_Problem_
Below is a listing; repeat exactly the lines from the one containing "[553,1060,765,1075] [432,1077,765,1095] [432,1097,685,1115]" to the one containing "[594,977,608,988] [x] ->", both included.

_Input_
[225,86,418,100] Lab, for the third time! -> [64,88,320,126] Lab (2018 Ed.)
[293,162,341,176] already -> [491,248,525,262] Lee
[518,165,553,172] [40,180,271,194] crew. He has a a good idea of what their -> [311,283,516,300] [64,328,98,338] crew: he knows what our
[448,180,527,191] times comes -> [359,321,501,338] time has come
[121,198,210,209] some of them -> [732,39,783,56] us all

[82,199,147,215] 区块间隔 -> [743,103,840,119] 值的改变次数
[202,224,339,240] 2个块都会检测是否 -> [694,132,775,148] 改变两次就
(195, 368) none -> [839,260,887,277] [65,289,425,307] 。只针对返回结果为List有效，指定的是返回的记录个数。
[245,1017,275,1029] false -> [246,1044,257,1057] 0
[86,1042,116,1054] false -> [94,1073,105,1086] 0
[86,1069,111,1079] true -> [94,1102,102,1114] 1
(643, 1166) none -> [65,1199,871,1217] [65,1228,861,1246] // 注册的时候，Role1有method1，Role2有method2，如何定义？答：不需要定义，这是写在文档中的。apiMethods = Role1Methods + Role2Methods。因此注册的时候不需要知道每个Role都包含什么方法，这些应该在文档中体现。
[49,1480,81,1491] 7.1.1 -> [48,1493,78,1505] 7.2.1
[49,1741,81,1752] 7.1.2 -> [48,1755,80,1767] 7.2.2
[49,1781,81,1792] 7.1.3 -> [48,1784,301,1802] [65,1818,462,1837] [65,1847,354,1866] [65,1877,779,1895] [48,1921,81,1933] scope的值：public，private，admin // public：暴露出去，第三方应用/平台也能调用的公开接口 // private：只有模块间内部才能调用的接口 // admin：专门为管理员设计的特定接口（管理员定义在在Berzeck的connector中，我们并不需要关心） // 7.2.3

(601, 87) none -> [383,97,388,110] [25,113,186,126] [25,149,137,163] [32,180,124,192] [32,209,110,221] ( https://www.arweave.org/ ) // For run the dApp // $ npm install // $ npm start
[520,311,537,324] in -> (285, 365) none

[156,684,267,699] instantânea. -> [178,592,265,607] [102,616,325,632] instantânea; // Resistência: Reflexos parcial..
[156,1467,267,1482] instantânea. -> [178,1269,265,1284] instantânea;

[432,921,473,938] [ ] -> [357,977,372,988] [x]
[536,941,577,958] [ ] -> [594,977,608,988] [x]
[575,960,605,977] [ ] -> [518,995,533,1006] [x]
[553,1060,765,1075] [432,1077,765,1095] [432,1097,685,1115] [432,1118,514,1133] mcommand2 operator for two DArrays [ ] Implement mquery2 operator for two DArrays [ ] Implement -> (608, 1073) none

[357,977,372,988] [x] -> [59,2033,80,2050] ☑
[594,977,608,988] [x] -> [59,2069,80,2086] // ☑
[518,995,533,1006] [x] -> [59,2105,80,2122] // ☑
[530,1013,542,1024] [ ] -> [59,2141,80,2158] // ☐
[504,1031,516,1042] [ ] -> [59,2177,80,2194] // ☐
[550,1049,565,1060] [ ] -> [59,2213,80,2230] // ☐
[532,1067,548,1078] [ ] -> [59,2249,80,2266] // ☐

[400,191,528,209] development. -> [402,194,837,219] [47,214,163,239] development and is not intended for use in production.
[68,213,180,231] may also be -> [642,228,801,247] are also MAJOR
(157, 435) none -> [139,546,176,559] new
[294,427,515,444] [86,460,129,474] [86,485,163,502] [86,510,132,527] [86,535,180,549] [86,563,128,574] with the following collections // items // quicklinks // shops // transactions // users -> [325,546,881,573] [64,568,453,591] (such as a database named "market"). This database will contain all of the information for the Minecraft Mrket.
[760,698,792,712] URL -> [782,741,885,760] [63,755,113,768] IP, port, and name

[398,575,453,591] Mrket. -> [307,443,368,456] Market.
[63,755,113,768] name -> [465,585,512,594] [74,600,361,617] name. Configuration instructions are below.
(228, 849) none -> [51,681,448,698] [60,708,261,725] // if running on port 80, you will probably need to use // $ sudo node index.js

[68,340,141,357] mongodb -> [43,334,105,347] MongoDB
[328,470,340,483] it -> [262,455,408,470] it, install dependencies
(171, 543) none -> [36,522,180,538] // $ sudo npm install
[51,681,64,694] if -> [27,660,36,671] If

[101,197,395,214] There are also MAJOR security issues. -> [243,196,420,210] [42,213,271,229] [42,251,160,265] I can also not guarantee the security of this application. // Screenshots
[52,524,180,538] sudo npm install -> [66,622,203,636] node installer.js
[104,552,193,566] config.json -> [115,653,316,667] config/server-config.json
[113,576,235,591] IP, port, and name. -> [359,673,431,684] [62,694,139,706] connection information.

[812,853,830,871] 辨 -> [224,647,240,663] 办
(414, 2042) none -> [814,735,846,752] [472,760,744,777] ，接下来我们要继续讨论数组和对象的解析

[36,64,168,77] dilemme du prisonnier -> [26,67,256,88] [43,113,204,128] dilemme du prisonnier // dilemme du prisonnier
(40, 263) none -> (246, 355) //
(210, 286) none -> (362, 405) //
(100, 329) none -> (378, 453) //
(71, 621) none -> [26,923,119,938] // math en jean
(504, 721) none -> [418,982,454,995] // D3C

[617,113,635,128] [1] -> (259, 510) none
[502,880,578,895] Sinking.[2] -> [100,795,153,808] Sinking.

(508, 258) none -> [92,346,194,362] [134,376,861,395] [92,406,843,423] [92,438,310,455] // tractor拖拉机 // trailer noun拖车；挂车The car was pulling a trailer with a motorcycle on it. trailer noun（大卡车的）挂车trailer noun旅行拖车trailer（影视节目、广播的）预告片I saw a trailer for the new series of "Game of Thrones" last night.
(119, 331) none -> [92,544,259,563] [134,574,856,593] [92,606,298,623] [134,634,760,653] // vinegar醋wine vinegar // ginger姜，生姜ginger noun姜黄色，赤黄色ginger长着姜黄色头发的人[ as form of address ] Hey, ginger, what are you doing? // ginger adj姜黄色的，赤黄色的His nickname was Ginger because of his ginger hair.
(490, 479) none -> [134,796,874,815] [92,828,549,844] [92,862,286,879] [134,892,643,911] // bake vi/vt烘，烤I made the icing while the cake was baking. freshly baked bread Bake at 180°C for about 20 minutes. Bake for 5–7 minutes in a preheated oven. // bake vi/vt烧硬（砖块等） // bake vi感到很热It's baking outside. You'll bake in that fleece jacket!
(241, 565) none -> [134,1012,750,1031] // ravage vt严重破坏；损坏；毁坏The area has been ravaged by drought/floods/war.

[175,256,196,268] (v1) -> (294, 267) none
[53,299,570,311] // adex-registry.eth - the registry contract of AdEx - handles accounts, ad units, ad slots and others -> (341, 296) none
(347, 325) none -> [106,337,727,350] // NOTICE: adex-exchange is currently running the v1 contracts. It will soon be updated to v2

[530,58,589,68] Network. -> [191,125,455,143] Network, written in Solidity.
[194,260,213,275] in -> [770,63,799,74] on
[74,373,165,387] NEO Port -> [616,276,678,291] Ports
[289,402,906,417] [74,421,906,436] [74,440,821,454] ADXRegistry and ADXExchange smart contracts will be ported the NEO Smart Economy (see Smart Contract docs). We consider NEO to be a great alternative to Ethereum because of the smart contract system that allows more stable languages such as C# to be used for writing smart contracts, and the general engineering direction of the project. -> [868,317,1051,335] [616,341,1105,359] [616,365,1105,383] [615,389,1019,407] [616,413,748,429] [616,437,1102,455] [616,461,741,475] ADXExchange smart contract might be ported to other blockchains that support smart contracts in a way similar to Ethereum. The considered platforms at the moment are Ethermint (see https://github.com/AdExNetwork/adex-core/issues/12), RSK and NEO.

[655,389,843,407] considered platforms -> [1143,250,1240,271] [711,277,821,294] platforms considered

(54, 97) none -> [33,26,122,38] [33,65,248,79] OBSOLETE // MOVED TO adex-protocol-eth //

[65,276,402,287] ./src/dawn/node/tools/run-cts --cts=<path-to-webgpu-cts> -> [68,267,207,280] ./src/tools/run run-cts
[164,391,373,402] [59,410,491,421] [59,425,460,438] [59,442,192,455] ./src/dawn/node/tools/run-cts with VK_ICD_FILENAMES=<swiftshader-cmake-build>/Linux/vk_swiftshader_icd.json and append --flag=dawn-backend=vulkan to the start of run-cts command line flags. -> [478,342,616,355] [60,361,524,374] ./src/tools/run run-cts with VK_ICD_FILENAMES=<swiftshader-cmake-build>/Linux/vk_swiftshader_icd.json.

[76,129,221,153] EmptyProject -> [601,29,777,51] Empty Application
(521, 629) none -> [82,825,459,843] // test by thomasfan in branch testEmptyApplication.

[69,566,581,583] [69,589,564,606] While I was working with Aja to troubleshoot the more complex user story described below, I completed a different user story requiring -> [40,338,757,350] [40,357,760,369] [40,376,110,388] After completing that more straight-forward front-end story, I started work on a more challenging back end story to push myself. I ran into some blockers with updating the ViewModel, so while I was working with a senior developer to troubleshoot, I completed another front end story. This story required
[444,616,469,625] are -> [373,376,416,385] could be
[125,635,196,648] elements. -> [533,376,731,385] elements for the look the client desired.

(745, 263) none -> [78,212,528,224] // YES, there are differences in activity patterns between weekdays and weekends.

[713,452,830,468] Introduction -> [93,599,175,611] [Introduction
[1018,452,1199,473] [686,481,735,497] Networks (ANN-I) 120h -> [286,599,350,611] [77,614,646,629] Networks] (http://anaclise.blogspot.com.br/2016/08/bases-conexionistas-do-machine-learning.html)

_Result for this task_
[553,1060,765,1075] [432,1077,765,1095] [432,1097,685,1115] [432,1118,514,1133] mcommand2 operator for two DArrays [ ] Implement mquery2 operator for two DArrays [ ] Implement -> (608, 1073) none

[357,977,372,988] [x] -> [59,2033,80,2050] ☑
[594,977,608,988] [x] -> [59,2069,80,2086] // ☑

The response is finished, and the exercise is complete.